Written instruction:
Can you reproduce the material below word for word, leaving out the pictures?

## START Supplied material

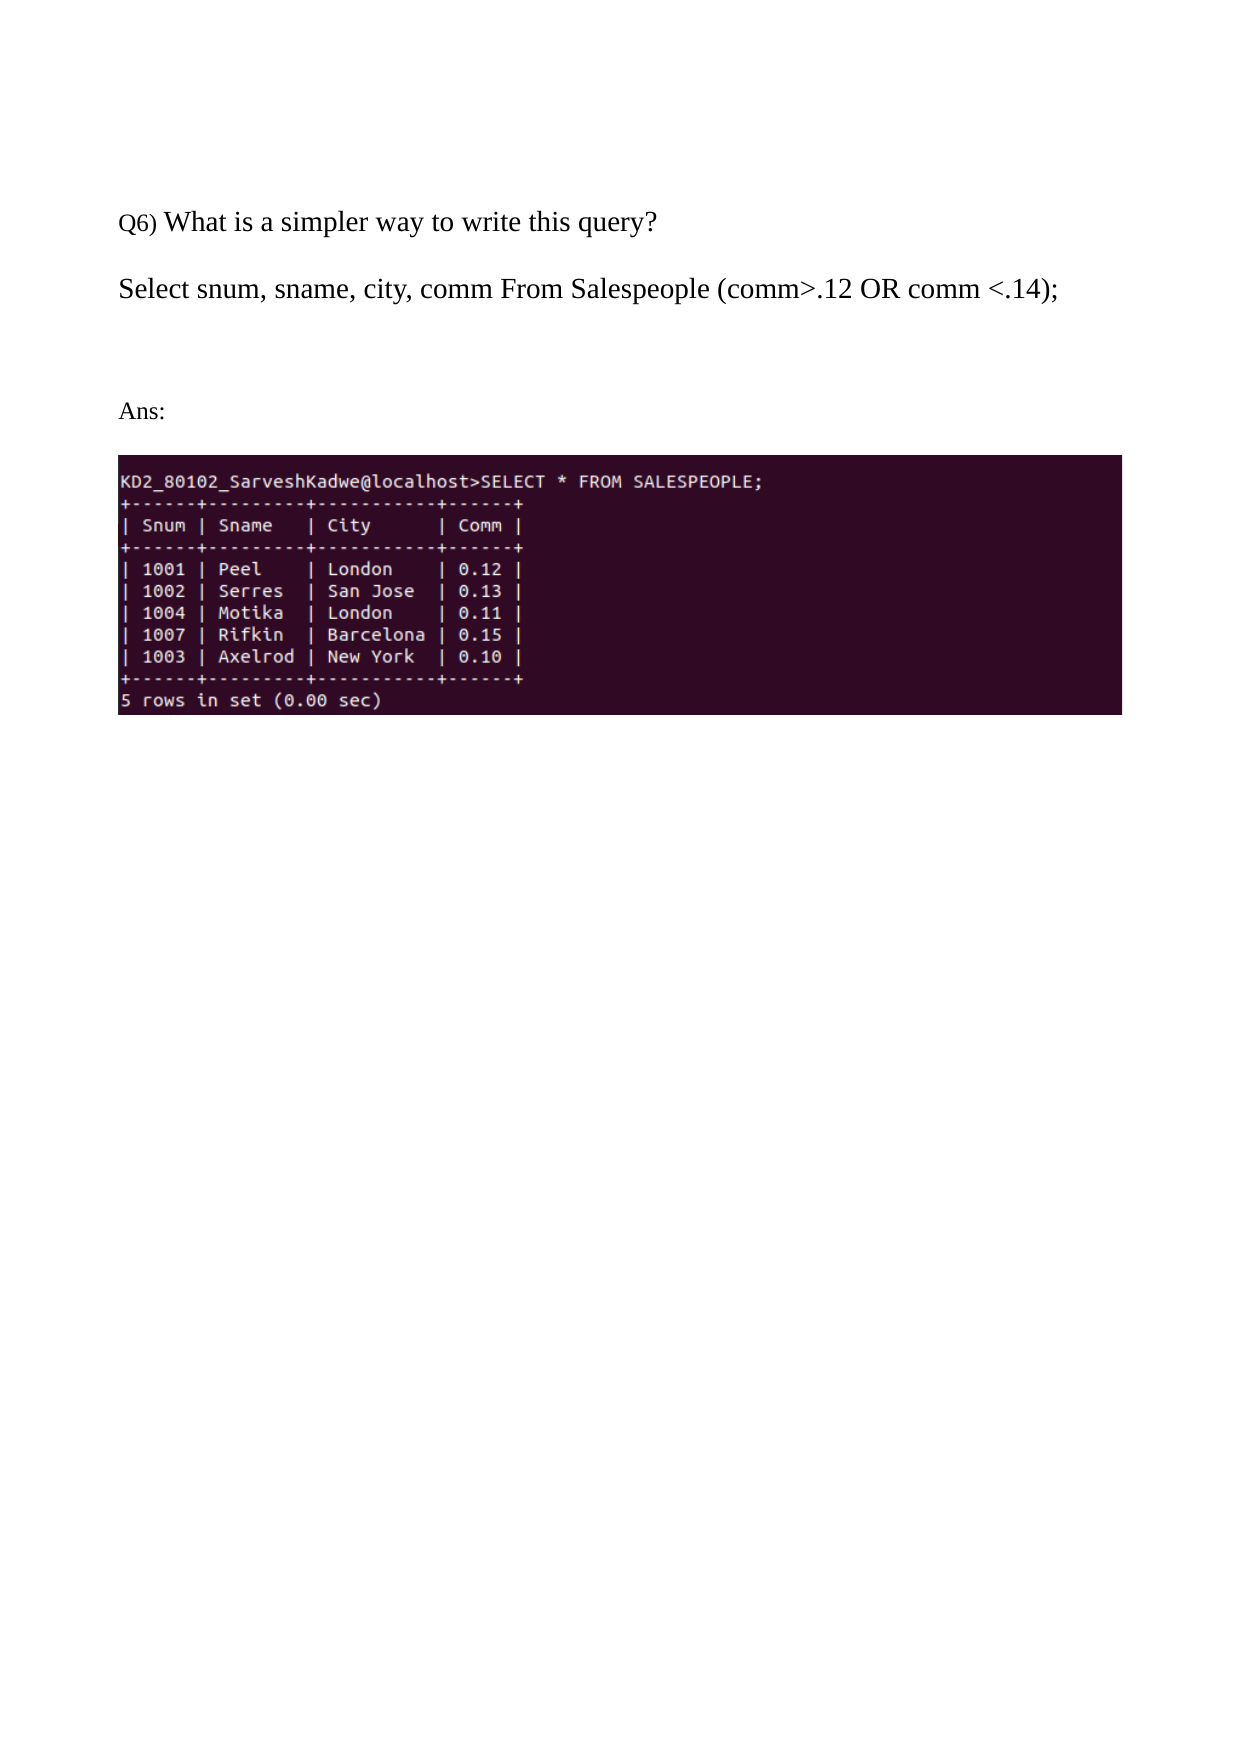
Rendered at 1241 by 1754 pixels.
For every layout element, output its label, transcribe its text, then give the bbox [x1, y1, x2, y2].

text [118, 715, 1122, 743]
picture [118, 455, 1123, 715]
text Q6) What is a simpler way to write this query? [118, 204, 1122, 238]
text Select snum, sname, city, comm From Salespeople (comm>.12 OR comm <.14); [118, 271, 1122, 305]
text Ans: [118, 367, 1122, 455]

## END Supplied material

Task output:
Rendered at 1241 by 1754 pixels.
For every layout element, output its label, transcribe its text, then give the bbox [x1, y1, x2, y2].

text [118, 715, 1122, 743]
picture [118, 455, 1123, 715]
text Q6) What is a simpler way to write this query? [118, 204, 1122, 238]
text Select snum, sname, city, comm From Salespeople (comm>.12 OR comm <.14); [118, 271, 1122, 305]
text Ans: [118, 367, 1122, 455]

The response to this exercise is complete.